Every so often a story comes along that seems to embody the essence of the journalistic enterprise, that reminds us in an especially poignant way of the reasons we embarked on this profession. Our cover story this week is one of them.
The idea was assistant picture editor Maddy Miller’s. “I thought a piece needed to be done that showed how AIDS was affecting the heart of the country,” she says, “that showed it wasn’t just ‘the gay disease’ or an exclusively urban problem.” Miller was among the photojournalists chosen to shoot the best-selling book A Day in the Life of America, and she suggested we explore the tragedy of AIDS using that book’s “time capsule” method.
We began, eight weeks ago, by asking about 30 of our U.S. correspondents to suggest possible subjects in their territories. The response was prodigious: 118 pages of suggestions. After a wrenching process of selection, we assigned 40 correspondents and 22 photographers to go out on the date we had chosen, June 19, to cover the country from dawn to dawn.

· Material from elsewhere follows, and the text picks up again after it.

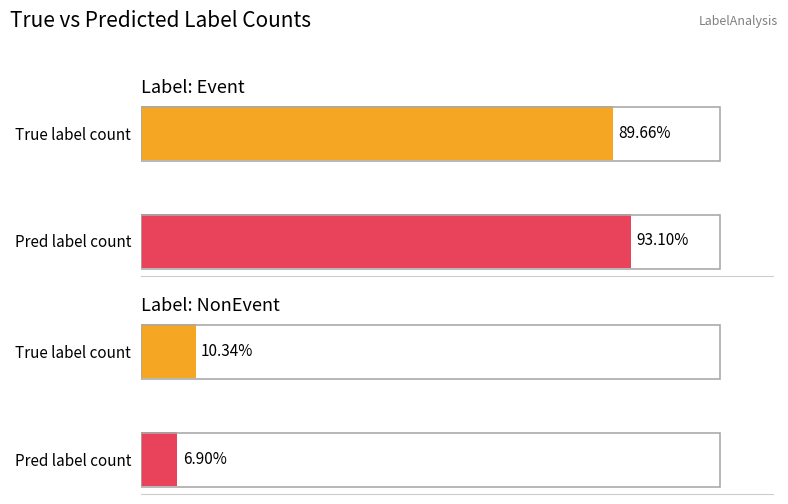

At which category is the sum across all series the highest?

true_label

Senior editor Dick Lemon, who had led a similar one-day-in-the-nation story on the crack epidemic (Nov. 17, 1986), was assigned to the piece, along with senior writers Jack Friedman and David Van Biema. From the time the reporters’ files began pouring into our wire room, the story inspired an extraordinary degree of commitment—a feeling like proprietorship—from all who were a part of it. “It took me 10 hours just to read through the reporters’ files the first time,” Lemon says. Like Friedman and Van Biema, he found that first reading emotionally exhausting—especially the file on 15-year-old Ryan White, a hemophiliac who contracted AIDS through a blood transfusion. “I deliberately put that one down in the pile, saving it for later,” says Lemon. “I had been warned it would be one of the toughest.”
Correspondent Bill Shaw, who interviewed White and his mother in Cicero, Ind., found the experience “excruciating—it’s the most intimate, personal reporting I’ve ever done.” Jack Friedman, who wrote the Ryan White segment, says, “I couldn’t read Bill’s files without choking up. On this story, though, a lot of them were like that.”
Of all those who worked on the AIDS story, New Orleans correspondent Johnny Greene had the most personal stake in it. He has been exposed to the AIDS virus and now suffers from the pre-AIDS condition, ARC. In PEOPLE (June 17, 1985), he detailed his experience with the disease. The next week his employer, a Louisiana construction firm, fired him. “Stories like this are my lifeblood,” Greene says. “They help me to overcome my own fear of AIDS and show what strides can be made through education.”
He covered both dawns in New Orleans in our 24-hour day and quite a bit in between; the fact that the piece begins and ends with his reportage is a testament to both his talents and his dedication to the story.
While Lemon and his staff—including reporters Mary Huzinec, Benilde Little, Tina Johnson and Denise Lynch—worked on the text, Miller and picture editor M.C. Marden were poring over the 215 rolls of film. “We got the best photographers around,” says Miller. “Some of them canceled other assignments. Some of the newspaper photographers we used took a day off just to work on this project.” When it was over, several of the photographers called Miller just to thank her for letting them work on the story—which, she says, “is pretty much unheard of.”
Lemon says he spent more than 30 hours editing the story and even wrote a few segments himself, “just because I wanted to,” he says. “I’ve never cared so much about a story. I hope it affects our readers the way it affected us.”
That, of course, is the point. There are stories that galvanize. Reporting 24 hours in the lives of our fellow citizens who have been touched by AIDS has deeply affected the people who write and edit this magazine. Our goal is nothing more and nothing less than to communicate what we’ve seen and heard and felt to you.